谢诗慧朝怀安的方向抬抬下巴,“怀安是运财童子来的,两间铺都被他打理得妥妥帖帖,我当提早退休喽!”
看商商有些心不在焉,猜她是有其他话题想讲,谢诗慧试探着问,“最近怎样?同禮少见面过?”
“你何时也开始称呼他禮少的?”
“他过去卖棺材的时候怀安同许多行家都是这样称呼他的啦!讲真,他的气质又的确同合欢巷上那些铺老板们不大一样。我听怀安说......禮少收回铺头打算自己重开喔?”
“嗯。我有听他讲过。”
谢诗慧的好奇心已经攒到最高,单手托着腮问,“你今日是过来找我闲聊的吗?你真是没事想问我?”
“我是想问你......但又觉得好似不大合适。”
“尽管说说看。”
“我本想问你结婚的感觉是怎样的。”
谢诗慧歪头一笑,“我之前好似同你也聊过类似的话题。你是觉得......我结婚是另有目的的,不是出于爱,恐怕不能理解你的烦恼?”

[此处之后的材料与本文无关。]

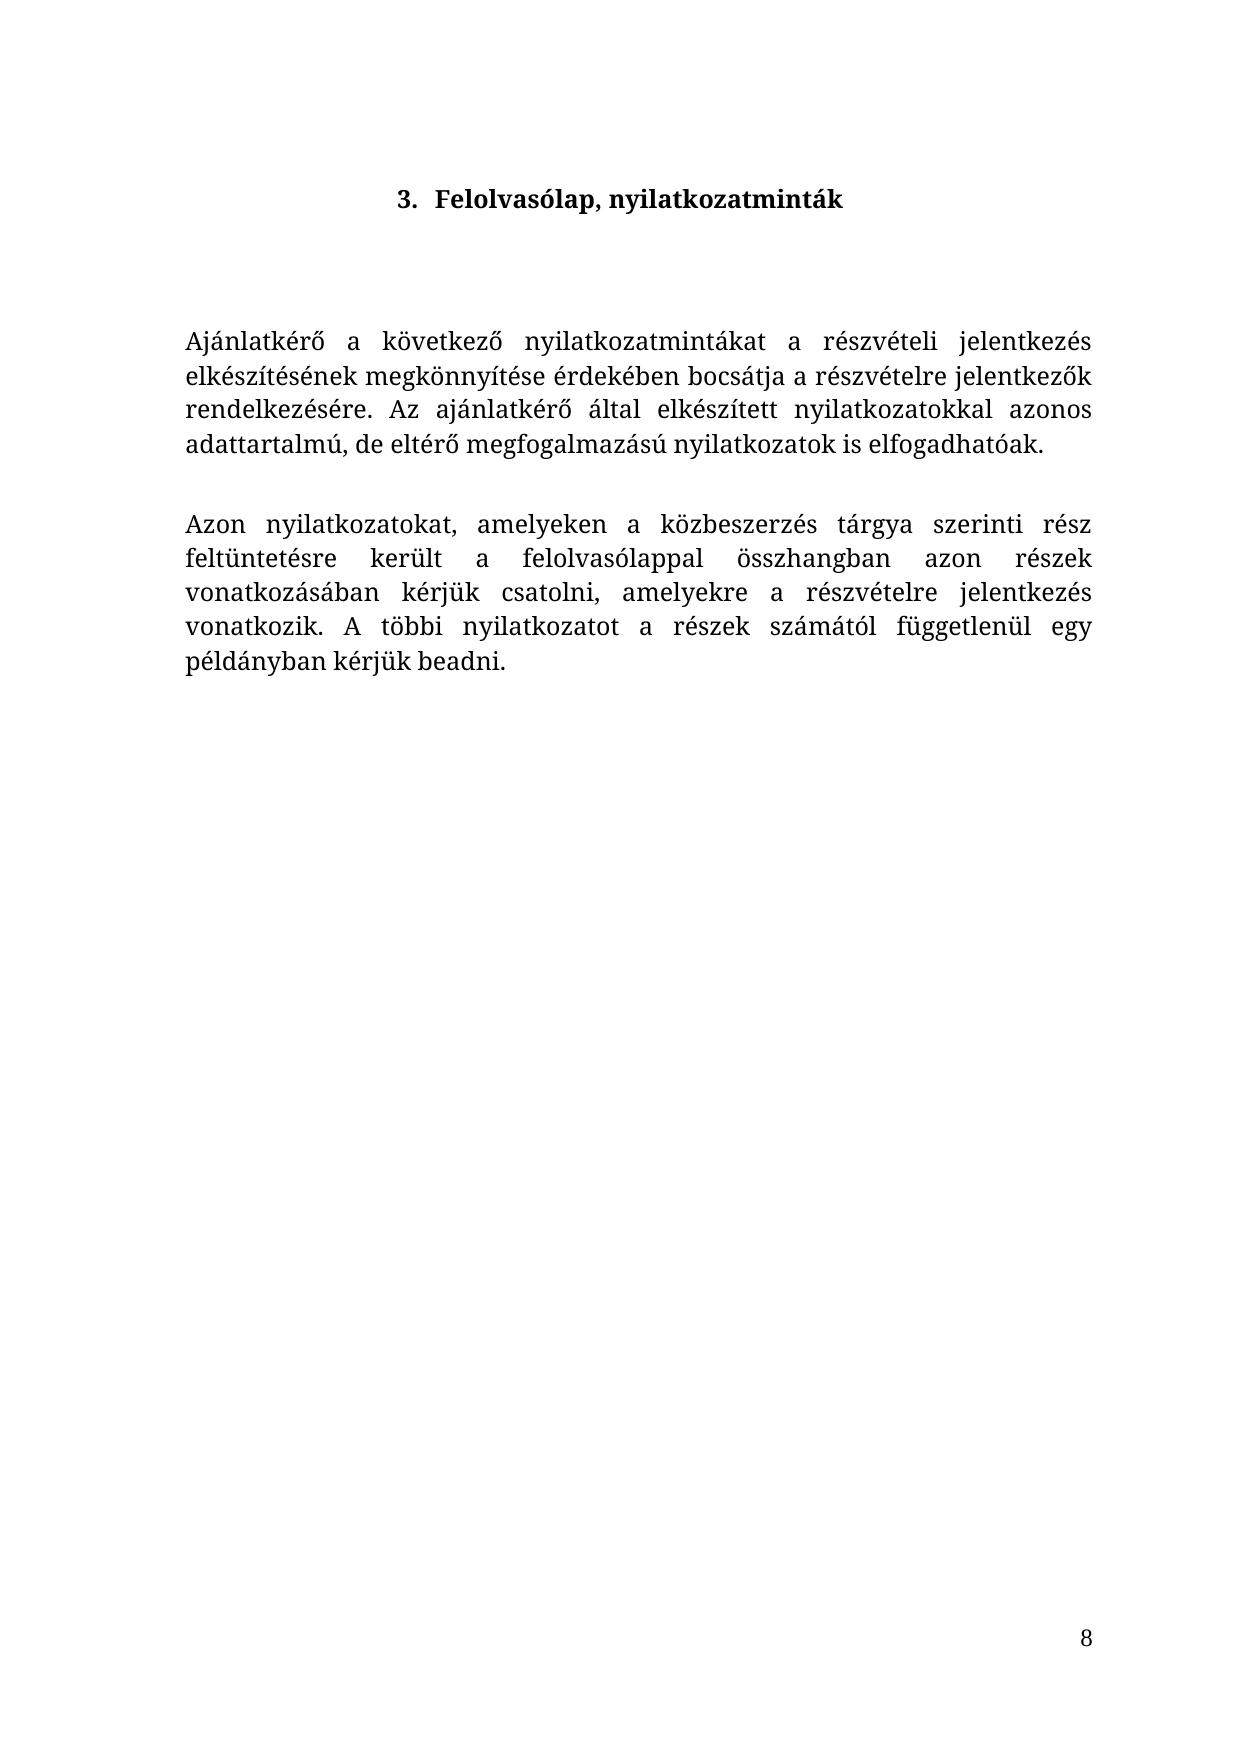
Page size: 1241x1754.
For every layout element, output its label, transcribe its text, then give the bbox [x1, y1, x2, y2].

见商商没反驳,又继续试探着问,“禮少终于鼓起勇气向你求婚啦?”
商商有些惊,以为是怀安透露,谢诗慧却说,“我早前无意中见到他将戒指盒随身带着,想必是早就买好一段时间了。”
“是。我更早的时候也见过。”
“哇!你都见过啊?这么多人见过,那即是他随时带在身上、随时打算找机会向你求婚喔!怎么?这份诚意还不够打动你吗?还是说......你已经被打动了,所以才来问我的前车之鉴?”
“结婚不在我原本的人生计划里面。”商商说。
“但是你原本的人生计划已经完成了喔!”谢诗慧提醒说。
她走到商商身旁坐下,“我的情况的确同你不一样。嫁给王德辉时我的人生计划才算正式开启,我要通过他实现我的复仇。爱,或是他口中对我的爱,从来不在我考虑范围内。所以如果你想问我,因为深爱嫁给一个人的感觉是如何,我的确不清楚。”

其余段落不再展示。